Он вышел из автобуса в центре города, на углу, возле аптеки Д. Т. Мелона. Посмотрел на город. На соседней улице помещалась прядильная фабрика Уэдвелла. Из открытых окон подвала волнами поднимался горячий пар от красильных чанов. Джестер прошелся по деловой части города, чтобы размять ноги. Пешеходы старались держаться под парусиновыми навесами, и в этот поздний утренний час их обрубленные тени на раскаленном тротуаре казались тенями карликов. Джестер не привык носить пиджак, и ему было жарко; он приветственно махал знакомым и покраснел от гордости, когда, здороваясь с ним, приподнял шляпу сам Гамильтон Бридлав из Первого национального банка — возможно, что такое внимание было оказано ему из-за пиджака. Сделав круг, Джестер вернулся к аптеке Мелона, подумывая, не выпить ли ему кока-колу с вишневым сиропом и мелко наколотым льдом. На углу, недалеко от остановки автобуса, в тени навеса сидела, положив кепку рядом с собой на тротуар, известная в городе личность, по кличке «Вагон». Это был светлокожий негр, которому отрезало обе ноги на лесопилке; его каждый день привозил в вагончике Большой Мальчик и ставил куда-нибудь в тень, под навес магазина, где он просил милостыню. Когда магазины закрывались, Большой Мальчик катил вагончик домой. Джестер бросил в кепку пять центов и заметил, что там лежит порядком монет, даже одна в полдоллара. Эту монету Вагон всегда клал для приманки, в надежде, что кто-нибудь проявит такую же щедрость.

— Как здоровье, дядя?

— Вроде ничего.

Большой Мальчик стоял рядом и глазел по сторонам, он часто прибегал к Вагону в обеденное время. Сегодня вместо обычного бутерброда с мясом у Вагона на обед был жареный цыпленок. Он ел его с тем неторопливым изяществом, с каким цветные всегда едят птицу.

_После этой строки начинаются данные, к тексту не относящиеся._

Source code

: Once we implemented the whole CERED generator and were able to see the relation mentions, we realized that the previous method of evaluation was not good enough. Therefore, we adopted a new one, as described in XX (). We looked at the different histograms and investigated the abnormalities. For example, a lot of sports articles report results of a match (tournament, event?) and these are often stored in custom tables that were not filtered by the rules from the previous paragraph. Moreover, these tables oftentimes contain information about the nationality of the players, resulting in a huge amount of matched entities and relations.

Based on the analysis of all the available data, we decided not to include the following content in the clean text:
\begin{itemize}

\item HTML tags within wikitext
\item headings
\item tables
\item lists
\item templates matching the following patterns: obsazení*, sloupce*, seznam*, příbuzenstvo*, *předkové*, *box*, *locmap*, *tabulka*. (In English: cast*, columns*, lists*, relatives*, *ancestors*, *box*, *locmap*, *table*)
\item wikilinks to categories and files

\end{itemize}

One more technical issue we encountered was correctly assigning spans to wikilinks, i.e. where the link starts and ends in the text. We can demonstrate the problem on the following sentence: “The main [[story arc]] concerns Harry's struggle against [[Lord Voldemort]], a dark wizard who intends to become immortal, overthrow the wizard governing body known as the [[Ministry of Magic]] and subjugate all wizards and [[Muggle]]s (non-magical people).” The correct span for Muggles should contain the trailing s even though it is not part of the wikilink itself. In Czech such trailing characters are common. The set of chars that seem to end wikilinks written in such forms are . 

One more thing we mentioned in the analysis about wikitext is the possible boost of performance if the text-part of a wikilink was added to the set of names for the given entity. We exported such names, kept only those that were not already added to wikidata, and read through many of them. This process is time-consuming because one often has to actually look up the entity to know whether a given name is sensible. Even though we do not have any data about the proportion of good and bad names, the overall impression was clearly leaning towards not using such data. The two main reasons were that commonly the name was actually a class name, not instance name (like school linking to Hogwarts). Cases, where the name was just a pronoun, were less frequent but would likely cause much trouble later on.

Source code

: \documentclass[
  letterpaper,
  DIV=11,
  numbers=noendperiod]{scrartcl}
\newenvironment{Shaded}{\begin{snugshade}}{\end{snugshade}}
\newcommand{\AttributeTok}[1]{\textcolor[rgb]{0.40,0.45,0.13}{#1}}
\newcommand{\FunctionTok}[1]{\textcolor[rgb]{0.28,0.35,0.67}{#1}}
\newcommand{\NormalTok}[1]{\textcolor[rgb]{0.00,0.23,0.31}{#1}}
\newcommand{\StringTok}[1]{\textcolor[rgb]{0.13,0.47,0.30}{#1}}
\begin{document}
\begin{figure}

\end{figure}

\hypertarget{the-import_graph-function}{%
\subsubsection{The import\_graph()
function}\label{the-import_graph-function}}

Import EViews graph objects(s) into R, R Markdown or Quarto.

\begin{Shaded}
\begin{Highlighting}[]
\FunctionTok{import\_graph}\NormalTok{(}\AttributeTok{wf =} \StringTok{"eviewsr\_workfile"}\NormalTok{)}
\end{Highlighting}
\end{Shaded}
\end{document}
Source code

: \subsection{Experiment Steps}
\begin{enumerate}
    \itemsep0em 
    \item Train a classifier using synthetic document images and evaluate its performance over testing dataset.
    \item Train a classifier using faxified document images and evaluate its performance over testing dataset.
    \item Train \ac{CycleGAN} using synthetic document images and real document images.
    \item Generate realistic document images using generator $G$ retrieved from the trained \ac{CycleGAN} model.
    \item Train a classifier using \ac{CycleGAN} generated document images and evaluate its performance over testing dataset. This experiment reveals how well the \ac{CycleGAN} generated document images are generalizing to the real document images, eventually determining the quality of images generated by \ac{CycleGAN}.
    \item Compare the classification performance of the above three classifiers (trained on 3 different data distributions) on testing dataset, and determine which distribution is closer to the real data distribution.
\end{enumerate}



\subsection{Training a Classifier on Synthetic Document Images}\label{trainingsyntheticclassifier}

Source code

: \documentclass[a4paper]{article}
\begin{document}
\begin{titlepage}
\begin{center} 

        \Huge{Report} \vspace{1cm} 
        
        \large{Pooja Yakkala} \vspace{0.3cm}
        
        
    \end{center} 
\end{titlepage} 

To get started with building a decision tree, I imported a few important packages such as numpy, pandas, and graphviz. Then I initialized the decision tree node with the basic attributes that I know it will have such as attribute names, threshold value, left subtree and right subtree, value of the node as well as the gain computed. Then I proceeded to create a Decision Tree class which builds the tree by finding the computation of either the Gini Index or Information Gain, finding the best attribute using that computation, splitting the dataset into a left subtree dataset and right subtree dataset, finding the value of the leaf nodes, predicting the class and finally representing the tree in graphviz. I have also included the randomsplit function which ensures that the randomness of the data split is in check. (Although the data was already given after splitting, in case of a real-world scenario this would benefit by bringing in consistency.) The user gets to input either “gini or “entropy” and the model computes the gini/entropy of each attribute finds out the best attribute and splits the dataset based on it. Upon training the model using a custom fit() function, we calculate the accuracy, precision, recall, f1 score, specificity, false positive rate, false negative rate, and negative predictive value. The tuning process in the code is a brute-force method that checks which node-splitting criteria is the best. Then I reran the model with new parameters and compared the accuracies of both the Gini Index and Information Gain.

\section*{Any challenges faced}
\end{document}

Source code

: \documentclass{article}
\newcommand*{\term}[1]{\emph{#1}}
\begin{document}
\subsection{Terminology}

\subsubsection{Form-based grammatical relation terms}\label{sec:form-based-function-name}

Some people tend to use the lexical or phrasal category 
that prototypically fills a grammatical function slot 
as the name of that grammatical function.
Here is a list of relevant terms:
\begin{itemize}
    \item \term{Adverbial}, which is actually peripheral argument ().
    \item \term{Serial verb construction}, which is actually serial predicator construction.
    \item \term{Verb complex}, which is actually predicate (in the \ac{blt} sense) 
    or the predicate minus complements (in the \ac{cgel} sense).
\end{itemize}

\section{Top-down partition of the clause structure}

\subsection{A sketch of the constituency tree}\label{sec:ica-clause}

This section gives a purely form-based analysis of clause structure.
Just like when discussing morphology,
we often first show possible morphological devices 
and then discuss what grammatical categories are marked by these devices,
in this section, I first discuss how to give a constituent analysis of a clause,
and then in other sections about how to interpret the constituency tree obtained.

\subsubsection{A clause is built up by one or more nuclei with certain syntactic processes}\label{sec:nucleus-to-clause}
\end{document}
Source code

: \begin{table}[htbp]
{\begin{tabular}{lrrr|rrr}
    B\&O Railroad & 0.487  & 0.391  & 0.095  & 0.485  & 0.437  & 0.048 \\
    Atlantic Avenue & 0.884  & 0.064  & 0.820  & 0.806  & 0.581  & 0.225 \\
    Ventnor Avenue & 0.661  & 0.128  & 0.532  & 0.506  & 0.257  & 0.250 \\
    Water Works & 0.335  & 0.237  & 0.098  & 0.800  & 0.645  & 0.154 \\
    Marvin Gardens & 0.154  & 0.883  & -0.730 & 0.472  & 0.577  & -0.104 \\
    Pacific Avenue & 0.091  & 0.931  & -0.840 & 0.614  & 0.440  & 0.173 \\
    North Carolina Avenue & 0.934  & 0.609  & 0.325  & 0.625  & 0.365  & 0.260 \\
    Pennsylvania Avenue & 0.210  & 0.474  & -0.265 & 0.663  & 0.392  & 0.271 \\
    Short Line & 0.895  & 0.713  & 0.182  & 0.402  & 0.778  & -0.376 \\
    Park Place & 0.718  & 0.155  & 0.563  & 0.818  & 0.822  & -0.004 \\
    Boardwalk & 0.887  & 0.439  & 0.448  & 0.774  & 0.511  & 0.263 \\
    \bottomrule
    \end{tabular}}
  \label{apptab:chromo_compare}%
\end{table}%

Большой Мальчик спросил, хотя он только что пообедал:

— Ты мне дашь кусочек цыпленка?

— Проваливай, черномазый.

— А печенья с патокой?

— Проваливай.

— А пять центов на эскимо?

— Сгинь, черномазый. Жужжишь тут, как комар.

И так, Джестер знал, может продолжаться бесконечно: громадный, слабоумный негр будет попрошайничать у нищего. Панамы, приподнимающиеся в знак приветствия; фонтанчики для питья в сквере перед зданием суда отдельно для белых и для цветных; кормушка и коновязь для мулов; муслин, белое полотно и обтрепанные комбинезоны. Милан, Милан, Милан…

Джестер вошел в полутемную, полную запахов аптеку и увидел мистера Мелона, стоявшего без пиджака за сатуратором.

— Дайте мне, пожалуйста, стакан кока-колы, сэр.

Больно он вежлив, этот кривляка, и Мелон вспомнил, как он нелепо махал руками на остановке автобуса.

Пока мистер Мелон готовил ему кока-колу, Джестер поплелся к весам.

— Весы не работают, — сказал мистер Мелон.

— Тогда извините.

Мелон задумчиво смотрел на Джестера. Почему это он извинился — разве нормальный человек станет извиняться, что аптечные весы не работают? Нет, конечно, он ненормальный.